Paul, I was thinking about that, too. The combined resistor/capacitor/diode assembly is essentially both a high pass/low pass filter, isn't it? So in one sense it is already a short to ground as seen at terminal 36? Shorting the 22 ohm resistor to terminal 35 therefore shouldn't be able to take out the 270 ohm resistor between terminals 36 and 39. In which case, what did? All I did was turn the power on to a circuit that was already working, albeit with a slight hum.
Also, the readings I measured at terminals 6 and 16 in the last voltage test measured lower than the expected 100VDC by 7%, not higher.

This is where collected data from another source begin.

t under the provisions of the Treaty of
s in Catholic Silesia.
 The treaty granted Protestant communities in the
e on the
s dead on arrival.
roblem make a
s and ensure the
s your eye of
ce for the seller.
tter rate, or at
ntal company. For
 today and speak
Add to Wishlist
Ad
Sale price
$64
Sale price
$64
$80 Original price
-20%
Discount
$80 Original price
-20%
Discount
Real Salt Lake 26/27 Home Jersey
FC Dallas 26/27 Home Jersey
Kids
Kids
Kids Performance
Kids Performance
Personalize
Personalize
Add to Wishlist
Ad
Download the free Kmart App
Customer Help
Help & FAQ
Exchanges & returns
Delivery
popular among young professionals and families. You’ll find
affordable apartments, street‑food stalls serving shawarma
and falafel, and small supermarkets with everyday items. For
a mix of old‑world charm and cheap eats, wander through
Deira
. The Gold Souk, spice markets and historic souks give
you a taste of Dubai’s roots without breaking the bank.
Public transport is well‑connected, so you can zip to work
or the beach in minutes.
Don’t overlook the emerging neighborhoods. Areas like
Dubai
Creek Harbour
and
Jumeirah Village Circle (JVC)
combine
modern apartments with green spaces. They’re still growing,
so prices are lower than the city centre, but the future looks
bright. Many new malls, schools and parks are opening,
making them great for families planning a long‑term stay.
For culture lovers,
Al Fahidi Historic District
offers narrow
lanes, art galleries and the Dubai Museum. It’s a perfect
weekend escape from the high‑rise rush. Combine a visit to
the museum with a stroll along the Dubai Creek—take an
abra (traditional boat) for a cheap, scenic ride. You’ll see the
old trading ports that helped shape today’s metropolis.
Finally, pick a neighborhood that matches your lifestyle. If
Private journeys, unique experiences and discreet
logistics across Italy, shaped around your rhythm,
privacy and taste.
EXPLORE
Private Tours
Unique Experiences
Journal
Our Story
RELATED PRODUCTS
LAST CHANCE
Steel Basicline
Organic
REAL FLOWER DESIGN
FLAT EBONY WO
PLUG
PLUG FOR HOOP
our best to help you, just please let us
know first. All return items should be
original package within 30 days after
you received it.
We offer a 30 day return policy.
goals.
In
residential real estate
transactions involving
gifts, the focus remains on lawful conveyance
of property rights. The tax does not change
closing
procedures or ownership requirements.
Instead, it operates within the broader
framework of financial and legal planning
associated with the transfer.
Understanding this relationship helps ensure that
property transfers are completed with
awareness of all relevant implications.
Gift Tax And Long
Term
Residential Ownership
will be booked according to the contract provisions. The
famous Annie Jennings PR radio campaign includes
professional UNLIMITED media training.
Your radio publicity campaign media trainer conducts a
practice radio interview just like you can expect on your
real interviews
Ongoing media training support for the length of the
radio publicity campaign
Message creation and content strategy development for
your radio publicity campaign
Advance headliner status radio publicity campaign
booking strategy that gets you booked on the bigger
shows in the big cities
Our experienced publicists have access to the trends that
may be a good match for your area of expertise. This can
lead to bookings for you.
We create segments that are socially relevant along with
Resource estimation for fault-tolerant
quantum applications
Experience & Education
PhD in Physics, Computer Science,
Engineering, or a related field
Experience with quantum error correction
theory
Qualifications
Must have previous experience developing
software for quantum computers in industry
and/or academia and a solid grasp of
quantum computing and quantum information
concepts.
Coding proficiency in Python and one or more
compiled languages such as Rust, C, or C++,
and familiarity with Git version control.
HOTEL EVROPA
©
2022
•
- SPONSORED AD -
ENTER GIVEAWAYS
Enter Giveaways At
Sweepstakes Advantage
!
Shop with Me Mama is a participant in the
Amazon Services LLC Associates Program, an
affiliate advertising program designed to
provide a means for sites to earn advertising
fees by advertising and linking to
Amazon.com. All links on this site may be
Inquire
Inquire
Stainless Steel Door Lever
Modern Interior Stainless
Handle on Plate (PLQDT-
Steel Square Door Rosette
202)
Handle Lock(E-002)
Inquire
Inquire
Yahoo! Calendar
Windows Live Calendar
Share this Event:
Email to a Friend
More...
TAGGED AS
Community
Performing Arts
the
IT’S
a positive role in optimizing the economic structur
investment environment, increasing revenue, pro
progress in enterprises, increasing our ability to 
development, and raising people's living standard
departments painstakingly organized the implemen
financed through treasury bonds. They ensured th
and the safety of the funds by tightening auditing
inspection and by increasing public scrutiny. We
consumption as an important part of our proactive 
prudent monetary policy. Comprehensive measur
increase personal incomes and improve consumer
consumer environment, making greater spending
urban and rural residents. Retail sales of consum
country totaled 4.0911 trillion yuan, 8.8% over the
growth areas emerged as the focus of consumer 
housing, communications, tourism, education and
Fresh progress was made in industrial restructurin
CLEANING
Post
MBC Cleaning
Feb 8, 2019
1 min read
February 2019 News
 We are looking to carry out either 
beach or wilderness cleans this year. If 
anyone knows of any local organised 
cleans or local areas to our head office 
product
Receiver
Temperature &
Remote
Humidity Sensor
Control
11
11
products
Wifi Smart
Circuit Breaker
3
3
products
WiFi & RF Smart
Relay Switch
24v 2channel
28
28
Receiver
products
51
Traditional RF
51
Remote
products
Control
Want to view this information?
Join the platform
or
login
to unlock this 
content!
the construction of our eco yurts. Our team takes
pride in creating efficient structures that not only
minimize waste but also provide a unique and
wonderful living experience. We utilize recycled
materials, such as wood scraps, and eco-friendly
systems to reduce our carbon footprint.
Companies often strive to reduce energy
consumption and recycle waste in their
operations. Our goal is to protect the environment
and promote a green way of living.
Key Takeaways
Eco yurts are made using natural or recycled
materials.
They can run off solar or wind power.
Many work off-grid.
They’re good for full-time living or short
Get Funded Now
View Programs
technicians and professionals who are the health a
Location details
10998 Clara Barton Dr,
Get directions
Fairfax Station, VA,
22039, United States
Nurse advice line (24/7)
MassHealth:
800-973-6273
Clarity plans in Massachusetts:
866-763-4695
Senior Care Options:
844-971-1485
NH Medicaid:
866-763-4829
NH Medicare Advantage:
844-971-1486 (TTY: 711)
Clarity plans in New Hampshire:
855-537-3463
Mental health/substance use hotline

What I can say is that the oscilloscope trace of the output with no input signal was not clean. My friend the audio engineer helped me with the oscilloscope readings. What we saw was baffling enough to him that he wanted to trace the signals through the circuit. That was what we were getting ready to do when the 270 ohm resistor blew. We hadn't touched anything in the circuit, however, before the resistor went up in smoke, so it wasn't caused by a slipped probe. All I had done was invert the circuit in the building jig I use during construction and testing. Rather than use the wooden base provided as a building support, my jig allows me to invert the circuit with tubes and transformer attached without bottoming out. Just more convenient and secure.
Scott Burgess
BeePre 2, Kaiju, Eros 2, Rega P6, Rega Apollo CD player, Bryston BDA-1 DAC, Bryston BDP-1 streamer, Jager speakers, Mainline and Crack for headphones.